▶ [PROBLEM TO SOLVE] What you return must match the records exactly.

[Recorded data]
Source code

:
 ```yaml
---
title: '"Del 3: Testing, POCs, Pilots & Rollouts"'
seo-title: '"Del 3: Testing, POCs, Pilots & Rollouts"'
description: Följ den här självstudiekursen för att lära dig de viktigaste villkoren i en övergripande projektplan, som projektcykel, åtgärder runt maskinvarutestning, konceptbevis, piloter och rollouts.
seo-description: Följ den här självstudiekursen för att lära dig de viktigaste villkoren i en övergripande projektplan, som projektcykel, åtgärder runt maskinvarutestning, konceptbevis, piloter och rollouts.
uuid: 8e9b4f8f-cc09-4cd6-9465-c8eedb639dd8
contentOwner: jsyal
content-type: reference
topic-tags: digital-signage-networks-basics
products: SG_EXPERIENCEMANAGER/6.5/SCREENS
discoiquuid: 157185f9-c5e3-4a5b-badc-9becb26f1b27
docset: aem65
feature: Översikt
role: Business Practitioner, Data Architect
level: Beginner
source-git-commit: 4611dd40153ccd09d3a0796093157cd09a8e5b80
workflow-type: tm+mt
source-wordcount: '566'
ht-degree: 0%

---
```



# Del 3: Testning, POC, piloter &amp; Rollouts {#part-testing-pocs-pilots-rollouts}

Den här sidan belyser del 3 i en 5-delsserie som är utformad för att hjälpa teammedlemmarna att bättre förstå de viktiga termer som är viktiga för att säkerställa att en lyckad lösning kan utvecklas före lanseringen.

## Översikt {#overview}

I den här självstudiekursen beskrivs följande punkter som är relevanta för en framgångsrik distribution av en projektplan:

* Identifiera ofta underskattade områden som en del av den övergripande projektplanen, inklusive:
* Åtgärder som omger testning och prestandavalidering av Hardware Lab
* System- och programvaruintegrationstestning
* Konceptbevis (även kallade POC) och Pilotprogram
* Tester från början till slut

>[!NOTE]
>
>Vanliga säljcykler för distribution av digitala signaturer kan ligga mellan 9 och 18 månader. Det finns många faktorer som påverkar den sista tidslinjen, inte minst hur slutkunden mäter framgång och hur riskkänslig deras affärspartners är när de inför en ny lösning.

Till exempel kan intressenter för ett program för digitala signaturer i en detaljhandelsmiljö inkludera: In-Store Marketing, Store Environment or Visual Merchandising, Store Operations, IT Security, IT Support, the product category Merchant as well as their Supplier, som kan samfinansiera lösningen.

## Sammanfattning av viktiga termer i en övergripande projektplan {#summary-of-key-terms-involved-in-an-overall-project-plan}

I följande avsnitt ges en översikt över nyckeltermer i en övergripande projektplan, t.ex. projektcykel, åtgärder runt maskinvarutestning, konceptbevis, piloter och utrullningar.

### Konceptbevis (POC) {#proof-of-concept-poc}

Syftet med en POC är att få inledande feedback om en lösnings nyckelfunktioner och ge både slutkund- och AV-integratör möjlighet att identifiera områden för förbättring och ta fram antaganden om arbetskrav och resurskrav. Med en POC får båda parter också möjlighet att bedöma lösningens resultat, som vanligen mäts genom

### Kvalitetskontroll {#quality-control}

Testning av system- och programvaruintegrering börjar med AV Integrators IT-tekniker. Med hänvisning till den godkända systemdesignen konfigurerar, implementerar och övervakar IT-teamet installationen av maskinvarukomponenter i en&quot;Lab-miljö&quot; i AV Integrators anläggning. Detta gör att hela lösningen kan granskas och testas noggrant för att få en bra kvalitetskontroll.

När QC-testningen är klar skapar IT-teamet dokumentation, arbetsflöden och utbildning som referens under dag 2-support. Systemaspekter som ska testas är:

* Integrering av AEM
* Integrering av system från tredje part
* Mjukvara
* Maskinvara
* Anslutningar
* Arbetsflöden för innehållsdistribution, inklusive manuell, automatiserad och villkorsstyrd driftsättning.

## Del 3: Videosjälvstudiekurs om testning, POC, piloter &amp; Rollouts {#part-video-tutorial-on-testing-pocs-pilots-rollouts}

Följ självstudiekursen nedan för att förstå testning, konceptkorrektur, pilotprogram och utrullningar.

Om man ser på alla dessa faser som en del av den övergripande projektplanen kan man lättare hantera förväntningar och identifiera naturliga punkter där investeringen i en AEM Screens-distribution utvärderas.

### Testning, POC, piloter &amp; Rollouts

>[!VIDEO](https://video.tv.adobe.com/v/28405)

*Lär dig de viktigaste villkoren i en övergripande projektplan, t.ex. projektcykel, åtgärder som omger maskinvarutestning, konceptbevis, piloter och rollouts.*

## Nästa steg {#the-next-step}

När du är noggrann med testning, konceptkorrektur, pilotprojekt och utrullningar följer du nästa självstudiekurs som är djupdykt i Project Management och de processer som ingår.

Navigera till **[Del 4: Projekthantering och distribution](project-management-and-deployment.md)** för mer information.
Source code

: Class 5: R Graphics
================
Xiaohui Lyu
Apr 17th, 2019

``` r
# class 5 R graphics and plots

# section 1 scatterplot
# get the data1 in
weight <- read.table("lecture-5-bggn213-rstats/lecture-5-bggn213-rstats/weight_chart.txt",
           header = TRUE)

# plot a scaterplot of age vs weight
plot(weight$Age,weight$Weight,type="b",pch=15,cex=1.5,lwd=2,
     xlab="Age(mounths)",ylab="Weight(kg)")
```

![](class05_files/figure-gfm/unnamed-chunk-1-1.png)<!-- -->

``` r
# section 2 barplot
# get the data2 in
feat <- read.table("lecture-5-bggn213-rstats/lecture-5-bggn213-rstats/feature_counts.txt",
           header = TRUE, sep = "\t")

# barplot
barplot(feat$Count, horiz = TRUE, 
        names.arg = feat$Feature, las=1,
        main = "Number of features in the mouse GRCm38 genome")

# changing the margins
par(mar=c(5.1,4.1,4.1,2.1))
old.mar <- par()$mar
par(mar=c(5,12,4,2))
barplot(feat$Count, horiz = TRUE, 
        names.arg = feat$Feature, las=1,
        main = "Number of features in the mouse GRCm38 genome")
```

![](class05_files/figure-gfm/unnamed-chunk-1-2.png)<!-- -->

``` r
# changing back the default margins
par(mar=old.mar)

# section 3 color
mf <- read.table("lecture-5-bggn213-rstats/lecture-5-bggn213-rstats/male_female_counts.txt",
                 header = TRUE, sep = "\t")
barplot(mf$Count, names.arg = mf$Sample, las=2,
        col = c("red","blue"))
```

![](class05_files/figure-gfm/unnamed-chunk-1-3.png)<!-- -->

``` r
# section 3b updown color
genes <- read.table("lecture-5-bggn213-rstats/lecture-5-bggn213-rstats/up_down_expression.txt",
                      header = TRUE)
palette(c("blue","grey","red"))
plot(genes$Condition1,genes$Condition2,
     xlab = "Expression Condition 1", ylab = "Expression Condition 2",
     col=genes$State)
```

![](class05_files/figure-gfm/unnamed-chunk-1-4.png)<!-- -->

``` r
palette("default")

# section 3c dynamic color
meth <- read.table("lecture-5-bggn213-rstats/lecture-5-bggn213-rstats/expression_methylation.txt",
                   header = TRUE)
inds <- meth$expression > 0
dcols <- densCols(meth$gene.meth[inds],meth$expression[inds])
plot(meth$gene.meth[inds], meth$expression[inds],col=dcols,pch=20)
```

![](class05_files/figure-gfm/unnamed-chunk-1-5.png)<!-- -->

▶ [ANSWER TO THE PROBLEM]
Source code

:
 ```yaml
---
title: '"Del 3: Testing, POCs, Pilots & Rollouts"'
seo-title: '"Del 3: Testing, POCs, Pilots & Rollouts"'
description: Följ den här självstudiekursen för att lära dig de viktigaste villkoren i en övergripande projektplan, som projektcykel, åtgärder runt maskinvarutestning, konceptbevis, piloter och rollouts.
seo-description: Följ den här självstudiekursen för att lära dig de viktigaste villkoren i en övergripande projektplan, som projektcykel, åtgärder runt maskinvarutestning, konceptbevis, piloter och rollouts.
uuid: 8e9b4f8f-cc09-4cd6-9465-c8eedb639dd8
contentOwner: jsyal
content-type: reference
topic-tags: digital-signage-networks-basics
products: SG_EXPERIENCEMANAGER/6.5/SCREENS
discoiquuid: 157185f9-c5e3-4a5b-badc-9becb26f1b27
docset: aem65
feature: Översikt
role: Business Practitioner, Data Architect
level: Beginner
source-git-commit: 4611dd40153ccd09d3a0796093157cd09a8e5b80
workflow-type: tm+mt
source-wordcount: '566'
ht-degree: 0%

---
```



# Del 3: Testning, POC, piloter &amp; Rollouts {#part-testing-pocs-pilots-rollouts}

Den här sidan belyser del 3 i en 5-delsserie som är utformad för att hjälpa teammedlemmarna att bättre förstå de viktiga termer som är viktiga för att säkerställa att en lyckad lösning kan utvecklas före lanseringen.

## Översikt {#overview}

I den här självstudiekursen beskrivs följande punkter som är relevanta för en framgångsrik distribution av en projektplan:

* Identifiera ofta underskattade områden som en del av den övergripande projektplanen, inklusive:
* Åtgärder som omger testning och prestandavalidering av Hardware Lab
* System- och programvaruintegrationstestning
* Konceptbevis (även kallade POC) och Pilotprogram
* Tester från början till slut

>[!NOTE]
>
>Vanliga säljcykler för distribution av digitala signaturer kan ligga mellan 9 och 18 månader. Det finns många faktorer som påverkar den sista tidslinjen, inte minst hur slutkunden mäter framgång och hur riskkänslig deras affärspartners är när de inför en ny lösning.

Till exempel kan intressenter för ett program för digitala signaturer i en detaljhandelsmiljö inkludera: In-Store Marketing, Store Environment or Visual Merchandising, Store Operations, IT Security, IT Support, the product category Merchant as well as their Supplier, som kan samfinansiera lösningen.

## Sammanfattning av viktiga termer i en övergripande projektplan {#summary-of-key-terms-involved-in-an-overall-project-plan}

I följande avsnitt ges en översikt över nyckeltermer i en övergripande projektplan, t.ex. projektcykel, åtgärder runt maskinvarutestning, konceptbevis, piloter och utrullningar.

### Konceptbevis (POC) {#proof-of-concept-poc}

Syftet med en POC är att få inledande feedback om en lösnings nyckelfunktioner och ge både slutkund- och AV-integratör möjlighet att identifiera områden för förbättring och ta fram antaganden om arbetskrav och resurskrav. Med en POC får båda parter också möjlighet att bedöma lösningens resultat, som vanligen mäts genom

### Kvalitetskontroll {#quality-control}

Testning av system- och programvaruintegrering börjar med AV Integrators IT-tekniker. Med hänvisning till den godkända systemdesignen konfigurerar, implementerar och övervakar IT-teamet installationen av maskinvarukomponenter i en&quot;Lab-miljö&quot; i AV Integrators anläggning. Detta gör att hela lösningen kan granskas och testas noggrant för att få en bra kvalitetskontroll.

När QC-testningen är klar skapar IT-teamet dokumentation, arbetsflöden och utbildning som referens under dag 2-support. Systemaspekter som ska testas är:

* Integrering av AEM
* Integrering av system från tredje part
* Mjukvara
* Maskinvara
* Anslutningar
* Arbetsflöden för innehållsdistribution, inklusive manuell, automatiserad och villkorsstyrd driftsättning.

## Del 3: Videosjälvstudiekurs om testning, POC, piloter &amp; Rollouts {#part-video-tutorial-on-testing-pocs-pilots-rollouts}

Följ självstudiekursen nedan för att förstå testning, konceptkorrektur, pilotprogram och utrullningar.

Om man ser på alla dessa faser som en del av den övergripande projektplanen kan man lättare hantera förväntningar och identifiera naturliga punkter där investeringen i en AEM Screens-distribution utvärderas.

### Testning, POC, piloter &amp; Rollouts

>[!VIDEO](https://video.tv.adobe.com/v/28405)

*Lär dig de viktigaste villkoren i en övergripande projektplan, t.ex. projektcykel, åtgärder som omger maskinvarutestning, konceptbevis, piloter och rollouts.*

## Nästa steg {#the-next-step}

När du är noggrann med testning, konceptkorrektur, pilotprojekt och utrullningar följer du nästa självstudiekurs som är djupdykt i Project Management och de processer som ingår.

Navigera till **[Del 4: Projekthantering och distribution](project-management-and-deployment.md)** för mer information.
Source code

: Class 5: R Graphics
================
Xiaohui Lyu
Apr 17th, 2019

``` r
# class 5 R graphics and plots

# section 1 scatterplot
# get the data1 in
weight <- read.table("lecture-5-bggn213-rstats/lecture-5-bggn213-rstats/weight_chart.txt",
           header = TRUE)

# plot a scaterplot of age vs weight
plot(weight$Age,weight$Weight,type="b",pch=15,cex=1.5,lwd=2,
     xlab="Age(mounths)",ylab="Weight(kg)")
```

![](class05_files/figure-gfm/unnamed-chunk-1-1.png)<!-- -->

``` r
# section 2 barplot
# get the data2 in
feat <- read.table("lecture-5-bggn213-rstats/lecture-5-bggn213-rstats/feature_counts.txt",
           header = TRUE, sep = "\t")

# barplot
barplot(feat$Count, horiz = TRUE, 
        names.arg = feat$Feature, las=1,
        main = "Number of features in the mouse GRCm38 genome")

# changing the margins
par(mar=c(5.1,4.1,4.1,2.1))
old.mar <- par()$mar
par(mar=c(5,12,4,2))
barplot(feat$Count, horiz = TRUE, 
        names.arg = feat$Feature, las=1,
        main = "Number of features in the mouse GRCm38 genome")
```

![](class05_files/figure-gfm/unnamed-chunk-1-2.png)<!-- -->

``` r
# changing back the default margins
par(mar=old.mar)

# section 3 color
mf <- read.table("lecture-5-bggn213-rstats/lecture-5-bggn213-rstats/male_female_counts.txt",
                 header = TRUE, sep = "\t")
barplot(mf$Count, names.arg = mf$Sample, las=2,
        col = c("red","blue"))
```

![](class05_files/figure-gfm/unnamed-chunk-1-3.png)<!-- -->

``` r
# section 3b updown color
genes <- read.table("lecture-5-bggn213-rstats/lecture-5-bggn213-rstats/up_down_expression.txt",
                      header = TRUE)
palette(c("blue","grey","red"))
plot(genes$Condition1,genes$Condition2,
     xlab = "Expression Condition 1", ylab = "Expression Condition 2",
     col=genes$State)
```

![](class05_files/figure-gfm/unnamed-chunk-1-4.png)<!-- -->

``` r
palette("default")

# section 3c dynamic color
meth <- read.table("lecture-5-bggn213-rstats/lecture-5-bggn213-rstats/expression_methylation.txt",
                   header = TRUE)
inds <- meth$expression > 0
dcols <- densCols(meth$gene.meth[inds],meth$expression[inds])
plot(meth$gene.meth[inds], meth$expression[inds],col=dcols,pch=20)
```

![](class05_files/figure-gfm/unnamed-chunk-1-5.png)<!-- -->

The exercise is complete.